## ACTION ITEM A
In the article on New Year's resolutions and dental health, could you reproduce word for word the stretch from "Of all the habits" through "and gum disease."?
## ACTION ITEM B
Using the article on New Year's resolutions and dental health, answer these:
(i) How much does the average smoker spend on the habit each year?
(ii) How long after quitting will a body test 100% nicotine-free?
(iii) What can a pack of cigarettes cost in New York?
(Beginning of READING PASSAGE)
Once calendars officially flip to reveal January 1, millions of Americans will be in the position of honoring the "New Year's Resolutions" made the night before. According to the US Government, some popular goals include increasing physical fitness, volunteering to help others, working on reducing stress and building a savings account. (http://www.usa.gov/Citizen/Topics/New_Years_Resolutions.shtml). Individuals who long to save money and improve dental health as part of their goal have a couple of strategies they can implement.
Improving dental health can do wonders for a person. Good-looking people tend to earn more money and have better job prospects than their less attractive counterparts and a smile filled with healthy teeth is just one attribute associated with beauty. While some individuals may have the resources to simply purchase cosmetic dentistry to get a pretty smile, others may lack the money needed and instead should focus their efforts to committing to New Year's Resolutions that can improve dental health, improve a smile and save money.
Of all the habits and vices a person can have, smoking is the worst. The behavior may start off innocently enough, but tobacco is a highly addictive substance and individuals can find themselves quickly hooked. The average smoker spends over $2,100 annually for their habit (West Virginia Division of Tobacco Prevention and the state Health Statistics Center, http://wvgazette.com/News/201104211006). All they get for that investment is a product filled with toxins, carcinogens, bad breath, tooth-staining and an increased risk of developing debilitating (or life threatening) conditions such as oral cancer, heart disease and dental problems such as tooth decay and gum disease.
There are a myriad of ways to break the tobacco habit, however for some 'cold turkey' is the only way to go. Those who choose this particular method can see immediate improvements in their health and be sticking to the plan, the benefits will only increase over time. Within 20 minutes of smoking cessation blood pressure, pulse rate, and the hand and feet temperature will all return to normal and after a scant 48 hours a body will test 100% nicotine-free. Individuals primarily concerned with the smoking/dental health connection should know that blood circulation to teeth and gums should be recovered to the level of a non-user within ten days to two weeks.
Regardless of the methodology used to quit smoking, individuals can devise a reward system that can help. Independent research has indicated that the average pack of cigarettes can cost a West Virginia smoker $4.74 a pop, while New York addicts can pay close to $11.90 a pack to get their fix (http://www.theawl.com/2011/06/what-a-pack-of-cigarettes-costs-state-by-state). No matter what the price point, the money that would have been spent on cigarettes should be stowed away for savings. That newly freed revenue stream will surely come handy in the long run.
(End of READING PASSAGE)
(Beginning of DATASET ENTRIES)
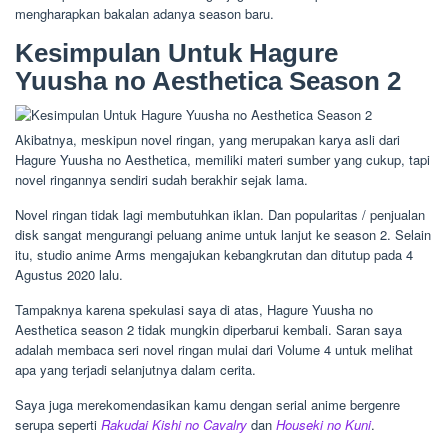
mengharapkan bakalan adanya season baru.
Kesimpulan Untuk Hagure
Yuusha no Aesthetica Season 2
Akibatnya, meskipun novel ringan, yang merupakan karya asli dari
Hagure Yuusha no Aesthetica, memiliki materi sumber yang cukup, tapi
novel ringannya sendiri sudah berakhir sejak lama.
Novel ringan tidak lagi membutuhkan iklan. Dan popularitas / penjualan
disk sangat mengurangi peluang anime untuk lanjut ke season 2. Selain
itu, studio anime Arms mengajukan kebangkrutan dan ditutup pada 4
Agustus 2020 lalu.
Tampaknya karena spekulasi saya di atas, Hagure Yuusha no
Aesthetica season 2 tidak mungkin diperbarui kembali. Saran saya
adalah membaca seri novel ringan mulai dari Volume 4 untuk melihat
apa yang terjadi selanjutnya dalam cerita.
Saya juga merekomendasikan kamu dengan serial anime bergenre
serupa seperti
Rakudai Kishi no Cavalry
dan
Houseki no Kuni
.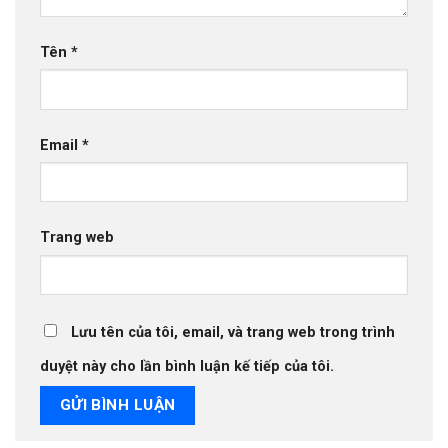
Tên
*
Email
*
Trang web
Lưu tên của tôi, email, và trang web trong trình
duyệt này cho lần bình luận kế tiếp của tôi.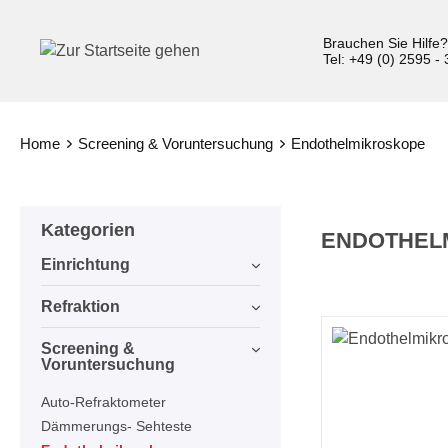
inhalt springen
Brauchen Sie Hilfe
Tel: +49 (0) 2595 -
Home
Screening & Voruntersuchung
Endothelmikroskope
Kategorien
ENDOTHEL
Einrichtung
Refraktion
Screening &
Voruntersuchung
Auto-Refraktometer
Dämmerungs- Sehteste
(End of DATASET ENTRIES)
## WORKED SOLUTION A
Of all the habits and vices a person can have, smoking is the worst. The behavior may start off innocently enough, but tobacco is a highly addictive substance and individuals can find themselves quickly hooked. The average smoker spends over $2,100 annually for their habit (West Virginia Division of Tobacco Prevention and the state Health Statistics Center, http://wvgazette.com/News/201104211006). All they get for that investment is a product filled with toxins, carcinogens, bad breath, tooth-staining and an increased risk of developing debilitating (or life threatening) conditions such as oral cancer, heart disease and dental problems such as tooth decay and gum disease.

## WORKED SOLUTION B
(i) Over $2,100.
(ii) 48 hours.
(iii) Close to $11.90.